One of the effects of neuropathic pain is called allodynia, which means that even ordinary touch feels painful. In both rats and people, scientists measure allodynia by touching the skin with a series of filaments or exposing the skin to small amounts of moderate heat. People with neuropathy perceive the filament's touch or heat as a painful sensation. Rats with neuropathy will lift their paw if the filament or heat produces pain. Rats without neuropathic pain don't even notice. By monitoring whether rats lift their paw, and how long it takes for them to do so, scientists can measure the degree of pain the animal is feeling.
One week after surgery, some of the rats received injections of the HSV vector with GAD, while control rats did not receive the vector. Rats given the transgene vector had significantly lower pain threshold responses to filament touch and heat exposure tests than rats that did not receive the vector.
"We saw a sustained, continuous pain-suppressing effect that began one week after inoculation with the vector and lasted for six weeks," says Marina Mata, M.D., staff neurologist at the VA Ann Arbor Healthcare System, professor of neurology in the U-M Medical School and co-director of the research team. "By seven weeks after inoculation, the pain-blocking effect disappeared, but a second inoculation into the same paw re-established the effect."
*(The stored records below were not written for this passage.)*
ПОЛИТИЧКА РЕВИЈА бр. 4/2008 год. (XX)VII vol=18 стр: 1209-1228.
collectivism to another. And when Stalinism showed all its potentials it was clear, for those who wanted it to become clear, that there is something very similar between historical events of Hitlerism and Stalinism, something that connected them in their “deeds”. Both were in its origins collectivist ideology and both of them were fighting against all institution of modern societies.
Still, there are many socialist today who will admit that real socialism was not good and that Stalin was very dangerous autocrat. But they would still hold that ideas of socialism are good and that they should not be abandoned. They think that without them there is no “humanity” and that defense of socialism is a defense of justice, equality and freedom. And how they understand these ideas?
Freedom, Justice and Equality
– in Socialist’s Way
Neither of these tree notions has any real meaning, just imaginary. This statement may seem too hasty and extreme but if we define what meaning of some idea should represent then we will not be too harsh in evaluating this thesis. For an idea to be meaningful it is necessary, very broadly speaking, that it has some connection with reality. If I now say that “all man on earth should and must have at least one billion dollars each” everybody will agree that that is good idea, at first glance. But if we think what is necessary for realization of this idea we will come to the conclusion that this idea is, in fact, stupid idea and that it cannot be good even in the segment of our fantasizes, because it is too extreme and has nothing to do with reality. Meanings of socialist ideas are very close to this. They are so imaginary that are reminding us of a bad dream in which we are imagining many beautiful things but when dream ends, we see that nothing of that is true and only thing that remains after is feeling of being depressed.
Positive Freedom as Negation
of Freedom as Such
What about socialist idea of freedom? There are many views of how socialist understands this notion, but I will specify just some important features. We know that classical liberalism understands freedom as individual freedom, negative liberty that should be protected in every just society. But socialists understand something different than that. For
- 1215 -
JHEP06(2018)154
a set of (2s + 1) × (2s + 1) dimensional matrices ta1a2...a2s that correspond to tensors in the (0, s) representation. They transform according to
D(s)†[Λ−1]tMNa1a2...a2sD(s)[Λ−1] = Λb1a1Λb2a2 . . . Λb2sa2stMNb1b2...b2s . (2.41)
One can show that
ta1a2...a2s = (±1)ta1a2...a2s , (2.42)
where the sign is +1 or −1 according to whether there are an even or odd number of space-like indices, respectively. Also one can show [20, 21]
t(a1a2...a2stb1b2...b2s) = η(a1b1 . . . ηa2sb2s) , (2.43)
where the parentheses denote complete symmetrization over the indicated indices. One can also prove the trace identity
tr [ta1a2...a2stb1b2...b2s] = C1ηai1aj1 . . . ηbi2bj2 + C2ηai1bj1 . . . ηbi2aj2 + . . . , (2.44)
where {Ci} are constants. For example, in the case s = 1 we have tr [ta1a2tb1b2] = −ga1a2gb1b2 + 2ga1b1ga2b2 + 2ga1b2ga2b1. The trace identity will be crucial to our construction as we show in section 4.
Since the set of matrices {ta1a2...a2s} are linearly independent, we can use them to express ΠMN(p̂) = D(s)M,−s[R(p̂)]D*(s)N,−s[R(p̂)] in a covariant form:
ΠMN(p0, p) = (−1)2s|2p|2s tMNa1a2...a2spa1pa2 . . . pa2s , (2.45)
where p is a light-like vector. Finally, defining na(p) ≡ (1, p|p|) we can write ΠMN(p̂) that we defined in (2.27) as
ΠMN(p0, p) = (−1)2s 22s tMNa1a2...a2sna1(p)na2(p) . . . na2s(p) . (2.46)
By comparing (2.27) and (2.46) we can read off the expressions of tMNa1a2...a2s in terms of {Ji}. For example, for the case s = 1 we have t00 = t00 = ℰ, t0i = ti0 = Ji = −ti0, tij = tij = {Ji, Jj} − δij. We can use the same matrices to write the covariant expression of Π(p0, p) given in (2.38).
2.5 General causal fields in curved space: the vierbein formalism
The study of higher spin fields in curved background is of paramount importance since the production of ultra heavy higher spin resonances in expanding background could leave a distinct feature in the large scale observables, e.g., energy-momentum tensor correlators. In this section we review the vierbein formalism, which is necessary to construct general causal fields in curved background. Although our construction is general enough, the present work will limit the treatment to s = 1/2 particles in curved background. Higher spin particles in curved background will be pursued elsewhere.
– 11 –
In previous research, Mata and Fink have used their HSV vector to deliver other neurotrophic factors and pain-suppressing drugs to spinal ganglion cells. But Fink says the effect of the GAD-expressing vector is substantially greater for neuropathic pain, because it helps correct the reduction of GABA in the spinal cord. He also emphasizes the excellent safety record of the HSV vector, which has produced no side effects or complications in many animal studies.
"I am a clinical neurologist and I see patients with neuropathic pain," Fink says. "These patients suffer tremendously and the treatments available to us now have limited effectiveness. Using our herpes vector to provide targeted gene delivery to the nervous system is a novel approach that shows tremendous promise for the treatment of neuropathic pain."
In future research, the scientists plan to conduct the first phase I safety trial of a related HSV vector in patients with pain caused by terminal cancer, which has spread to bone.